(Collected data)
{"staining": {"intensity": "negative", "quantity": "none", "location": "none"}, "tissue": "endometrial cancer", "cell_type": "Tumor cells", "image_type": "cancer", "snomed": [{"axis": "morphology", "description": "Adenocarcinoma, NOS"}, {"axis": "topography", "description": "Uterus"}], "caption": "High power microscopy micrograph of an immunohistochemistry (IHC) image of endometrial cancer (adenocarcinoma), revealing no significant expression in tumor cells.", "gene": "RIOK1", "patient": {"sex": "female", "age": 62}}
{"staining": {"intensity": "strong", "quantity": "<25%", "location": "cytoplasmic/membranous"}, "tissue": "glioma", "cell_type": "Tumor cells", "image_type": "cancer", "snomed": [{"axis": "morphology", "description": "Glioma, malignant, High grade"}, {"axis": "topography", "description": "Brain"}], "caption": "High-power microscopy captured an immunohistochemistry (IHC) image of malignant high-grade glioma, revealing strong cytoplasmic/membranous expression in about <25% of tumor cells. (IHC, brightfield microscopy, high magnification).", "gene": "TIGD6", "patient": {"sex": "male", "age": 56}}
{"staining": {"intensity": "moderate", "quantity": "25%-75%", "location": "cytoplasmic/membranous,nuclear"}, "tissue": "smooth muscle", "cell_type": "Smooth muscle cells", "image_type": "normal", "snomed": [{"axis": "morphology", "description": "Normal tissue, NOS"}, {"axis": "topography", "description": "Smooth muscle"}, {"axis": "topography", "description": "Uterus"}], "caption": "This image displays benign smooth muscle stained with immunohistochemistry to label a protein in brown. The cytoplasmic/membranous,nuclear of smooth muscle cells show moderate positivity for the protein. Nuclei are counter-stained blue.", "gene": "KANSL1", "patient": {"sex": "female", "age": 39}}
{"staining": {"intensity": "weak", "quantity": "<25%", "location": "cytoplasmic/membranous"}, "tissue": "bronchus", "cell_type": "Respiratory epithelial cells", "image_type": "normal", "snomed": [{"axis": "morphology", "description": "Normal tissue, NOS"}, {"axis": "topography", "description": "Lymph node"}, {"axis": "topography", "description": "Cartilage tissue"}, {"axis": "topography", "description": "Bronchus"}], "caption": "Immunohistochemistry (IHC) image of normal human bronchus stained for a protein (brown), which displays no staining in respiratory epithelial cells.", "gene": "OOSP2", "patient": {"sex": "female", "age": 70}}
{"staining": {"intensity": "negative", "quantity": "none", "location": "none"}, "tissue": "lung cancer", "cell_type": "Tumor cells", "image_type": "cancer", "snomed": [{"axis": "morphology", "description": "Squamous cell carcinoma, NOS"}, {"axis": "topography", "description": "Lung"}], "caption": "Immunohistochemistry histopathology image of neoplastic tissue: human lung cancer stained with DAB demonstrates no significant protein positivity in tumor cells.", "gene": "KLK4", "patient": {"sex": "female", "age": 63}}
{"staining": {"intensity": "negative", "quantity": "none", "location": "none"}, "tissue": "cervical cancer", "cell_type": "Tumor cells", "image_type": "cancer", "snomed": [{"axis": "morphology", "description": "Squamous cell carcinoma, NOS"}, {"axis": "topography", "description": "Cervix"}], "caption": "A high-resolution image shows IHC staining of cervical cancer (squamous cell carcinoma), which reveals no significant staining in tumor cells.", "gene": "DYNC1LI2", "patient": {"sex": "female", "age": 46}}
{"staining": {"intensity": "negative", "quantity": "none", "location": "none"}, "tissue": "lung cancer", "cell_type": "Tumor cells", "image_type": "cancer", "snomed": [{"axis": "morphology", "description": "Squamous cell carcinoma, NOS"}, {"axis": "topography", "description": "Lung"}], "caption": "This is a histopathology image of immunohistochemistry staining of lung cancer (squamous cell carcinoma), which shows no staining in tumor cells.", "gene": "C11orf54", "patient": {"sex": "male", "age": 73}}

| ABOUT THIS EXERCISE |
Each record above should be repeated exactly as it appears.

| YOUR SOLUTION |
{"staining": {"intensity": "negative", "quantity": "none", "location": "none"}, "tissue": "endometrial cancer", "cell_type": "Tumor cells", "image_type": "cancer", "snomed": [{"axis": "morphology", "description": "Adenocarcinoma, NOS"}, {"axis": "topography", "description": "Uterus"}], "caption": "High power microscopy micrograph of an immunohistochemistry (IHC) image of endometrial cancer (adenocarcinoma), revealing no significant expression in tumor cells.", "gene": "RIOK1", "patient": {"sex": "female", "age": 62}}
{"staining": {"intensity": "strong", "quantity": "<25%", "location": "cytoplasmic/membranous"}, "tissue": "glioma", "cell_type": "Tumor cells", "image_type": "cancer", "snomed": [{"axis": "morphology", "description": "Glioma, malignant, High grade"}, {"axis": "topography", "description": "Brain"}], "caption": "High-power microscopy captured an immunohistochemistry (IHC) image of malignant high-grade glioma, revealing strong cytoplasmic/membranous expression in about <25% of tumor cells. (IHC, brightfield microscopy, high magnification).", "gene": "TIGD6", "patient": {"sex": "male", "age": 56}}
{"staining": {"intensity": "moderate", "quantity": "25%-75%", "location": "cytoplasmic/membranous,nuclear"}, "tissue": "smooth muscle", "cell_type": "Smooth muscle cells", "image_type": "normal", "snomed": [{"axis": "morphology", "description": "Normal tissue, NOS"}, {"axis": "topography", "description": "Smooth muscle"}, {"axis": "topography", "description": "Uterus"}], "caption": "This image displays benign smooth muscle stained with immunohistochemistry to label a protein in brown. The cytoplasmic/membranous,nuclear of smooth muscle cells show moderate positivity for the protein. Nuclei are counter-stained blue.", "gene": "KANSL1", "patient": {"sex": "female", "age": 39}}
{"staining": {"intensity": "weak", "quantity": "<25%", "location": "cytoplasmic/membranous"}, "tissue": "bronchus", "cell_type": "Respiratory epithelial cells", "image_type": "normal", "snomed": [{"axis": "morphology", "description": "Normal tissue, NOS"}, {"axis": "topography", "description": "Lymph node"}, {"axis": "topography", "description": "Cartilage tissue"}, {"axis": "topography", "description": "Bronchus"}], "caption": "Immunohistochemistry (IHC) image of normal human bronchus stained for a protein (brown), which displays no staining in respiratory epithelial cells.", "gene": "OOSP2", "patient": {"sex": "female", "age": 70}}
{"staining": {"intensity": "negative", "quantity": "none", "location": "none"}, "tissue": "lung cancer", "cell_type": "Tumor cells", "image_type": "cancer", "snomed": [{"axis": "morphology", "description": "Squamous cell carcinoma, NOS"}, {"axis": "topography", "description": "Lung"}], "caption": "Immunohistochemistry histopathology image of neoplastic tissue: human lung cancer stained with DAB demonstrates no significant protein positivity in tumor cells.", "gene": "KLK4", "patient": {"sex": "female", "age": 63}}
{"staining": {"intensity": "negative", "quantity": "none", "location": "none"}, "tissue": "cervical cancer", "cell_type": "Tumor cells", "image_type": "cancer", "snomed": [{"axis": "morphology", "description": "Squamous cell carcinoma, NOS"}, {"axis": "topography", "description": "Cervix"}], "caption": "A high-resolution image shows IHC staining of cervical cancer (squamous cell carcinoma), which reveals no significant staining in tumor cells.", "gene": "DYNC1LI2", "patient": {"sex": "female", "age": 46}}
{"staining": {"intensity": "negative", "quantity": "none", "location": "none"}, "tissue": "lung cancer", "cell_type": "Tumor cells", "image_type": "cancer", "snomed": [{"axis": "morphology", "description": "Squamous cell carcinoma, NOS"}, {"axis": "topography", "description": "Lung"}], "caption": "This is a histopathology image of immunohistochemistry staining of lung cancer (squamous cell carcinoma), which shows no staining in tumor cells.", "gene": "C11orf54", "patient": {"sex": "male", "age": 73}}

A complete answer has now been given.